Jeudi 18 décembre 2025, journée internationale des migrants nous rappelle une vérité essentielle : des femmes, des hommes et des enfants qui ont dû quitter leur foyer pour survivre, se protéger ou simplement espérer une vie meilleure.
Aujourd’hui, ce sont des millions de personnes poussées sur les routes de l’exil par les guerres, les violences, les crises économiques et environnementales. Ces parcours sont marqués par la peur, l’insécurité, la perte et l’injustice.
Les routes migratoires sont devenues des espaces de danger, où les droits humains sont bafoués et où trop de vies sont brisées dans l’indifférence. Le nombre croissant de décès de migrants en transit est un échec collectif que nous ne pouvons plus ignorer.
Pourtant, les personnes migrantes ne sont pas un problème à gérer. Elles sont une force à reconnaître. Partout, elles travaillent, innovent, soignent, construisent, cultivent, créent et soutiennent leurs familles ici et ailleurs. Elles participent activement à la vitalité économique, sociale et culturelle des sociétés d’accueil, tout en maintenant des liens essentiels avec leurs communautés d’origine.
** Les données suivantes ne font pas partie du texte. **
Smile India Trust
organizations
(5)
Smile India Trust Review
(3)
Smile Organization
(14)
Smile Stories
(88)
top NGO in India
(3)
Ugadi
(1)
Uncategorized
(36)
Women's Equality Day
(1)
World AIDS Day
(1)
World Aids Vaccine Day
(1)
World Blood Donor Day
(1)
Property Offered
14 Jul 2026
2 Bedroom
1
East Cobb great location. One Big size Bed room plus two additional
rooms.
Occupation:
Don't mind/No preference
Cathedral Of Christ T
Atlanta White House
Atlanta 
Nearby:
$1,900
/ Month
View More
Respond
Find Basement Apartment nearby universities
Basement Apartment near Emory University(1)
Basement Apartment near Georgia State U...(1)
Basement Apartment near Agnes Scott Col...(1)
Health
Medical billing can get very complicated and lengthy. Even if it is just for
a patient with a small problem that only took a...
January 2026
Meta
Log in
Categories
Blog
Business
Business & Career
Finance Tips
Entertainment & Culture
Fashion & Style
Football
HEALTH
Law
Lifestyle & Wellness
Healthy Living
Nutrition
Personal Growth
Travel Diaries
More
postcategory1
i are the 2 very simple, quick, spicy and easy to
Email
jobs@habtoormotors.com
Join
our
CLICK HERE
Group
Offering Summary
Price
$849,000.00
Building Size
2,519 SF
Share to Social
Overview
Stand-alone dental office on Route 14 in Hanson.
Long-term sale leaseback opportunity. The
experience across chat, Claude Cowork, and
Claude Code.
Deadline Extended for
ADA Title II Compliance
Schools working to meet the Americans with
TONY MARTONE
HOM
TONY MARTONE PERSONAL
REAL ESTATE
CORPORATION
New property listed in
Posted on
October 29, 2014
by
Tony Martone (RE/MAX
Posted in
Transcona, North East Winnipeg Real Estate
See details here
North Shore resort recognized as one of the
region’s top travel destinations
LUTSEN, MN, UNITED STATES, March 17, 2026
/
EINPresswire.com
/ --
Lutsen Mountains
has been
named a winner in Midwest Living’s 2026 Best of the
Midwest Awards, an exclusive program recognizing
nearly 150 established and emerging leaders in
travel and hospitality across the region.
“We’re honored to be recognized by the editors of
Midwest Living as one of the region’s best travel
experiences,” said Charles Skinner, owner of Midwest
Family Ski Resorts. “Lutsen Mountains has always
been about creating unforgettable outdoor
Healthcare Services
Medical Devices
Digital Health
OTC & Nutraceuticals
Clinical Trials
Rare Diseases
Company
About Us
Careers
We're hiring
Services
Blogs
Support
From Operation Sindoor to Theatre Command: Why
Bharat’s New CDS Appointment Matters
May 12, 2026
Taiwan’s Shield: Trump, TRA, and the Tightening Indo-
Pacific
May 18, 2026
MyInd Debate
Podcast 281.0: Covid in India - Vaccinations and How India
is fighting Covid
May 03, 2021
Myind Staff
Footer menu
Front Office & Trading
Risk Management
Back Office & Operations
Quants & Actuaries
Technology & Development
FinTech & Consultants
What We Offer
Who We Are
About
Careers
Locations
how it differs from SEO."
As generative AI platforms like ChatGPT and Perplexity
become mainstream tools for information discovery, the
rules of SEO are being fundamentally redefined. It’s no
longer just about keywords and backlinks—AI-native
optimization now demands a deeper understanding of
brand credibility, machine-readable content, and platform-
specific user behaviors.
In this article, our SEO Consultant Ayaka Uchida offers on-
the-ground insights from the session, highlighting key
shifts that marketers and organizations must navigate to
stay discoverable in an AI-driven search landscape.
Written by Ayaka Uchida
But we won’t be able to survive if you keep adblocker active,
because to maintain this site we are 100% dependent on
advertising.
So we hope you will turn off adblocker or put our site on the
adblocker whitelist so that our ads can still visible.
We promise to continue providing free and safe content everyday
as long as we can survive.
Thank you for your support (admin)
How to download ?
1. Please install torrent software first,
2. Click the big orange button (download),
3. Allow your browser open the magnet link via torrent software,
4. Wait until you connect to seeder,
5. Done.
La migration est une richesse humaine, sociale et économique. Quand les migrations sont sûres, ordonnées et régulières, elles sauvent des vies, renforcent les sociétés et ouvrent des perspectives durables pour tous. À l’inverse, les politiques restrictives, la stigmatisation et la fermeture des frontières ne font qu’aggraver les vulnérabilités, nourrir l’exclusion et multiplier les drames humains.
En cette Journée internationale des migrants, le Centre d’Assistance aux Migrants (CAM) appelle à un changement de regard et d’actions. Défendre les droits des personnes migrantes, garantir leur dignité, soutenir leur intégration et reconnaître leurs contributions ne sont pas des choix optionnels : ce sont des obligations morales, sociales et humaines.
C'est pourquoi CAM appelle également à construire des sociétés plus justes et solidaires comme une responsabilité collective. Ensemble, faisons de la migration non pas une source de peur, mais un levier de justice, de dignité et d’avenir partagé.